B. COMPARISON BASED ON THE FITNESS CURVES
The fitness curves of the 11 algorithms when they are used to solve the instances of 300 nodes and 700 nodes are shown in Figure 5 .
It can be seen from Figure 5 (a), GRA keeps the fastest descending speed and is terminated after a small number of iterations, but the solution quality of GRA is the worst. This further proves that GRA has high efficiency but easily falls into local optimum. In the early stage, the descending speeds of SFLA-GRA and SFLA are similar. But as the number of iterations increases, the large number of invalid iterations would reduce the descending speed of SFLA while SFLA-GRA would still keep a fast speed. That proves introducing GRA into SFLA can effectively terminate the invalid iterations.

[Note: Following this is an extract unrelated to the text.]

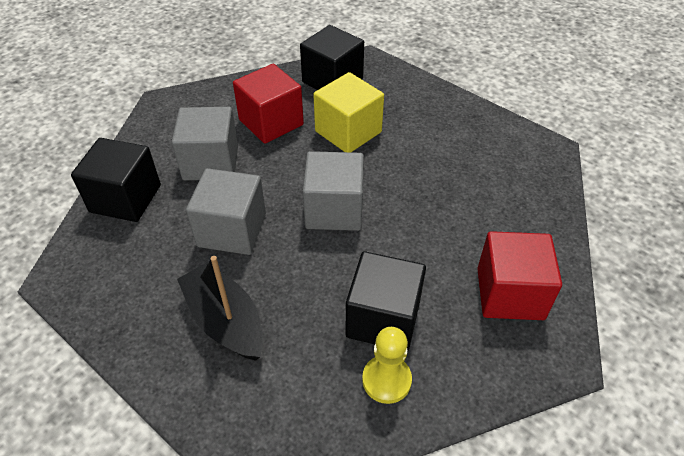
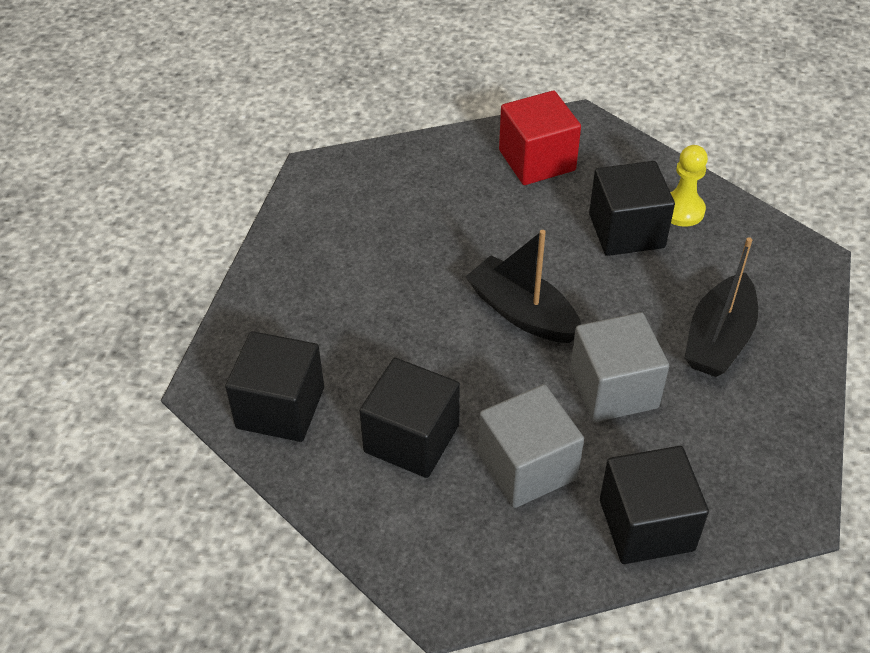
camera: 115 degrees left, 0 degrees up
(271, 122) = (411, 438): red cube -> black cube
(334, 210) = (522, 312): grey cube -> black boat
(348, 132) = (384, 349): yellow cube -> none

It can be seen from Figure 5 (b) and Figure 5 (c) that with the number of iterations increases, the descending speeds of most algorithm curves are getting slower and slower. But the fitness curve of SFLA-GRA can keep a fast descending speed until the algorithm is terminated. In the early stage, some algorithms may have faster speeds than SFLA-GRA, but as the increase of their invalid iterations, the descending speeds of these algorithms would be exceeded by SFLA-GRA. It should also be noted that the time required for these algorithms(especially ASFA and IGA) to complete one iteration is much longer than that of the SFLA-GRA. It also can be seen from these curves that SLFA-GRA would usually be terminated in less than 700 iterations but the quality of its output solution is highest among all the algorithms. This proves the validity of the termination condition of SFLA-GRA. 
V. CONCLUSION
In this paper, we first analyze the importance of improving the efficiency of the hardware/software partitioning. Then, based on the idea of the fusion of multiple algorithms, SFLA and GRA are hybridized to generate a hybrid algorithm SFLA-GRA. On the basic of SFLA, the new algorithm uses GRA function to terminate the invalid iterations and sets greedy search step size to further accelerate the algorithm. Experimental results show that the proposed algorithm SFLA-GRA outperforms all comparison algorithms, especially in terms of the algorithm efficiency.
There are some future research suggestions: 1) It is found during our research that the profit function is an important factor which affects the performance of GRA function. So it should be further studied. 2)Our proposed algorithm is based on the original SFLA, but there are many improved heuristic algorithms. Hybridizing GRA with these improved heuristic algorithms may further improve the efficiency.
3) The methods of model simplification and hardware acceleration can also be studied to accelerate the proposed algorithm.